Né en Allemagne, formé en Italie et naturalisé anglais, Georg Friedrich Händel était l'un des compositeurs d'opéra les plus importants, innovants et cosmopolites de la période baroque (1600-1750), un véritable homme de théâtre.
Avec une imagination mélodique inépuisable, Händel a su transmettre l'humanité nuancée des personnages de ses opéras, malgré les limitations de la structure de l'opéra italien de son temps (aussi à la mode à Londres qu'à Rome ou à Venise). L'alternance de récitatifs (un mélange de parole et de chant dans lesquels se concentre tout le cours dramatique de l’oeuvre), des airs (moments de pause dramatique dans lesquels le chant virtuose brille, parfois avec une perfection instrumentale), et des choeurs forment le schéma d'où naquit une création lyrique si effervescente qu'elle va provoquer des rivalités entre compositeurs et une concurrence commerciale entre les théâtres d’opéra d’une même ville. Cette atmosphère de compétition et la demande incessante du public pour des opéras nouveaux, de plus en plus impressionnants, incitaient constamment des compositeurs comme Handel à explorer l'avant-garde !

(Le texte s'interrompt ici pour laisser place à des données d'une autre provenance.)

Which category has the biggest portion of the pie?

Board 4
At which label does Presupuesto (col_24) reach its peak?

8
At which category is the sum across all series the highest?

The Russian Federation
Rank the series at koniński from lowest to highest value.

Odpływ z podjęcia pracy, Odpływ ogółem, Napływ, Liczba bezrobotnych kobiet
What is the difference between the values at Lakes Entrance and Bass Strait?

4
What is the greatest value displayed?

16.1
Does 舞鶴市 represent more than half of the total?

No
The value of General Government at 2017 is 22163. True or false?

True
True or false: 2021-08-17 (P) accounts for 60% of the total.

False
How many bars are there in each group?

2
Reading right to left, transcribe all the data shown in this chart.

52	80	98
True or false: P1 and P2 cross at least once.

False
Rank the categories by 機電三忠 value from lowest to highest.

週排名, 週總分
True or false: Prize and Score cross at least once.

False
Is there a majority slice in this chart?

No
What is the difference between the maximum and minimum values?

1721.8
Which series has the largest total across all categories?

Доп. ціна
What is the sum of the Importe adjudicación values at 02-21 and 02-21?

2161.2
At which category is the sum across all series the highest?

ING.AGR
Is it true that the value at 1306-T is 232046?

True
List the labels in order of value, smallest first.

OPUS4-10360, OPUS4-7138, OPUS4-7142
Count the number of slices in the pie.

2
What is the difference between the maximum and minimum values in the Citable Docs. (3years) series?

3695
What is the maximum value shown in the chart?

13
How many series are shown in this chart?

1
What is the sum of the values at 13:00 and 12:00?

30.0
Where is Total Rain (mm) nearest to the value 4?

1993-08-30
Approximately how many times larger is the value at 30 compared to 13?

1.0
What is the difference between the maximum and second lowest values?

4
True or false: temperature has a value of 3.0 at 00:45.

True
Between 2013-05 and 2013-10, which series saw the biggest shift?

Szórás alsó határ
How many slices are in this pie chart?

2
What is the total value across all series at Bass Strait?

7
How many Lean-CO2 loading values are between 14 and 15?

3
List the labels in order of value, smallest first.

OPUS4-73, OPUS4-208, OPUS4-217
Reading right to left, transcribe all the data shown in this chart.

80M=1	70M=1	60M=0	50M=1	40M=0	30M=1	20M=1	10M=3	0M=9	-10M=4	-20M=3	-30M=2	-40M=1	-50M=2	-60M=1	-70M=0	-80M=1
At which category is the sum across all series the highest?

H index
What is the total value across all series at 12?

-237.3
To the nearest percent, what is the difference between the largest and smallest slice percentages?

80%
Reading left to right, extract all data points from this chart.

En 1724 —en seulement 20 jours et la même année que deux de ses chefs-d'œuvre: Giulio Cesare et Rodelinda— Handel écrit Tamerlano et conteste plusieurs règles, écrites ou tacites, donnant par exemple l'un des rôles principaux dans cette oeuvre à un des ténors les plus reconnus de son temps, à une époque où les rôles masculins des opéras étaient chantés par des castrats, acclamés pour la qualité « surnaturelle » de leurs voix. De plus, contrairement à d'autres opéras baroques avec le même livret, Handel met en musique des moments d’une brutalité inhabituelle, notamment un suicide. La mise en scène minimaliste et élegante de Pierre Audi permet à un casting stellaire de mettre en évidence ces éléments dramatiques, montrant que l'opéra baroque peut continuer à nous toucher aujourd’hui, comme il l’a fait il y a 300 ans.